3. Despite being nominally runtime agnostic, Rust async basically is tokio and it's almost impossible to use another runtime once you factor in third party deps. In many ways Rust is the language that tokio ate. In fact even if you opt out of async entirely, you often end up with tokio as a dependency simply because the community just seems to expect it.
4. Despite advertising itself as a "systems" language, some basic systems programming facilities I expect from my C++ background are still fundamentally not there. In particular, per-container/struct pluggable allocators still isn't a thing and the feature to add it (allocator-api) has sat unmerged in nightly for almost ten years at this point and it doesn't look good for it landing any time soon.
5. If you're working in the embedded space, there's still plenty of devices that will not have a workable Rust toolchain option yet.
I still choose it for new projects instead of its competitors C++ or Zig. But I think it's important to recognize there are compromises like any other tool.
As much as people might insist otherwise, there will in fact come a day when there are "multiple Rusts" by which I mean multiple styles and ways of doing things -- just like C++. For myself, for example... if it were my repository and my team and my hiring, and I was starting from scratch... I'd be extremely careful about third party crate adoption and have an extremely minimalistic approach there. And I don't use tokio. Though my paying jobs do.

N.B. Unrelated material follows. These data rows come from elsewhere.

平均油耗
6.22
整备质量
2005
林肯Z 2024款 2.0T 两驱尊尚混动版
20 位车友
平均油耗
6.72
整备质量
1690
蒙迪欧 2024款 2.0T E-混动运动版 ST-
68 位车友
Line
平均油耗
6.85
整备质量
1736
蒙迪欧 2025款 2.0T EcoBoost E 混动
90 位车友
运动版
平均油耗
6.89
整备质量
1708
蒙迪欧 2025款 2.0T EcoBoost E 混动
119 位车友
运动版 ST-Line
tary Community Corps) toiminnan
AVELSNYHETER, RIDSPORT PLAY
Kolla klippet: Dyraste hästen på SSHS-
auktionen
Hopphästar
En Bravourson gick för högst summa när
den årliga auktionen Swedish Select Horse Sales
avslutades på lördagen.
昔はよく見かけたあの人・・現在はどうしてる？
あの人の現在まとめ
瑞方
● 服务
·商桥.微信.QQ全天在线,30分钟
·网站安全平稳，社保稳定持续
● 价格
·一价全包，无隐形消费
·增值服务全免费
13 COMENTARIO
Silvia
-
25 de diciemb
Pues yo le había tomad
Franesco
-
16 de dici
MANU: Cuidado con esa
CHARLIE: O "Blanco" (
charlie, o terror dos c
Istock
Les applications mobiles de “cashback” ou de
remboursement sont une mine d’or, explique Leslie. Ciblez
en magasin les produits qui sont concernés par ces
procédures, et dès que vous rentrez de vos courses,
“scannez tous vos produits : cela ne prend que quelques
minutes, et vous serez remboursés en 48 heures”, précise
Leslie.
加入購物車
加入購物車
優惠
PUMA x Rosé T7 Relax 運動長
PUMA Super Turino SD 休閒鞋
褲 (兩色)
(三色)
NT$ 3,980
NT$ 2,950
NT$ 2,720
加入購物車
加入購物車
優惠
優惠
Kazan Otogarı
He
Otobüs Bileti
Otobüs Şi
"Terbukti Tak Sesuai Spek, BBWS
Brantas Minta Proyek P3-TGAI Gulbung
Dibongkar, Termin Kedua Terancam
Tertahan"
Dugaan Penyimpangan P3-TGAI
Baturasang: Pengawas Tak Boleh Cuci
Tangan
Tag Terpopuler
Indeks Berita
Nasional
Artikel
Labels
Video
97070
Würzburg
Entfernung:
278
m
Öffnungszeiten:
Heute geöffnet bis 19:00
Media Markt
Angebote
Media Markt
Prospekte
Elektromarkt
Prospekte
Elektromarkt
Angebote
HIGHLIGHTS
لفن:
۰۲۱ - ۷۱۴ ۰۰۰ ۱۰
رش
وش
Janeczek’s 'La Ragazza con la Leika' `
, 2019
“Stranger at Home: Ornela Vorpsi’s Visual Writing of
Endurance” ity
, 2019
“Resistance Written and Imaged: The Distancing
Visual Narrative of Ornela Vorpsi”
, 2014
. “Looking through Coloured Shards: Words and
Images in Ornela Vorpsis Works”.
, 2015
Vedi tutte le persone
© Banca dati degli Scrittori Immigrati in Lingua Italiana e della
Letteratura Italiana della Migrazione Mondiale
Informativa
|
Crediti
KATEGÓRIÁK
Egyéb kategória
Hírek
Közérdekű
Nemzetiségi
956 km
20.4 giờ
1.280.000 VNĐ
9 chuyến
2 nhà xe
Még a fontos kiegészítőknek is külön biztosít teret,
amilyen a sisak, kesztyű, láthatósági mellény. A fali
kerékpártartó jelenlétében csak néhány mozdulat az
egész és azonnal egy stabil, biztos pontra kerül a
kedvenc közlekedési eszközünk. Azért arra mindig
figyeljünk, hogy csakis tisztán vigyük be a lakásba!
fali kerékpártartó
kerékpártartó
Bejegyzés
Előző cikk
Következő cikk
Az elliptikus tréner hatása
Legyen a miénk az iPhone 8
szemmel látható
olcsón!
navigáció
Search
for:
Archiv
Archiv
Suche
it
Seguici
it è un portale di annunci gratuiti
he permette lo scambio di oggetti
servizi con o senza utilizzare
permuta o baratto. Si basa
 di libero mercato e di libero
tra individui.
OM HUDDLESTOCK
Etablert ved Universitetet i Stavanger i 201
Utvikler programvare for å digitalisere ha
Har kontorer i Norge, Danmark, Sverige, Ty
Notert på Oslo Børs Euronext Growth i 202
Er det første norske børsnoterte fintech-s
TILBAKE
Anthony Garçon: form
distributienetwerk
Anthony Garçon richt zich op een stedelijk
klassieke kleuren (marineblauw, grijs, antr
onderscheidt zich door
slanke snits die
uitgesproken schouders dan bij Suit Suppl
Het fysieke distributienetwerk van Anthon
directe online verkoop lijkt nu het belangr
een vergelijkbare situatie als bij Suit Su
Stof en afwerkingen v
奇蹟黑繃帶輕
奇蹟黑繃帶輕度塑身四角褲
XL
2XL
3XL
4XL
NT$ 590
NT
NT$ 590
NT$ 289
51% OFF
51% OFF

First 2 are very legit, as a rust dev myself. I wish Rust had a larger stdlib and every argument against it leaves me pretty unconvinced/ feeling like the arguments could just as easily leave us to believe that "HashMap" should not be included (some people believe this), or even "time" should not be, etc.
The compile times are easily the worst part though. They couple poorly with (2).
I feel fine personally without (3), and (4)/(5) don't come up for me.
> For myself, for example... if it were my repository and my team and my hiring, and I was starting from scratch... I'd be extremely careful about third party crate adoption and have an extremely minimalistic approach there.
Same. I basically stick to a minimal `cargo-vet` and avoid new crates. I review new ones. I've chosen to take on a new crate when it's something like "the author literally wrote the spec for this format", but otherwise I'm reluctant.
> often with duplicated functionality (multiple Base64, rand, sha256, etc crates)
I don’t think this is true unless they differ in major versions no? Cargo will apply semantic versioning and pick the best available given the cargo.toml version constraints.
I don't think they mean multiple versions of the same crate (although can certainly happen too), but rather multiple different crates that cover the same functionality.
this
tho duplicated crates with different major versions through transitive deps is also i believe possible
So many great and balanced comments in this thread.
Sure, and I'm available to provide balance commentary for hire, too ;-)
I'm pretty sure you wouldn't like to work on what I'm working on right now though!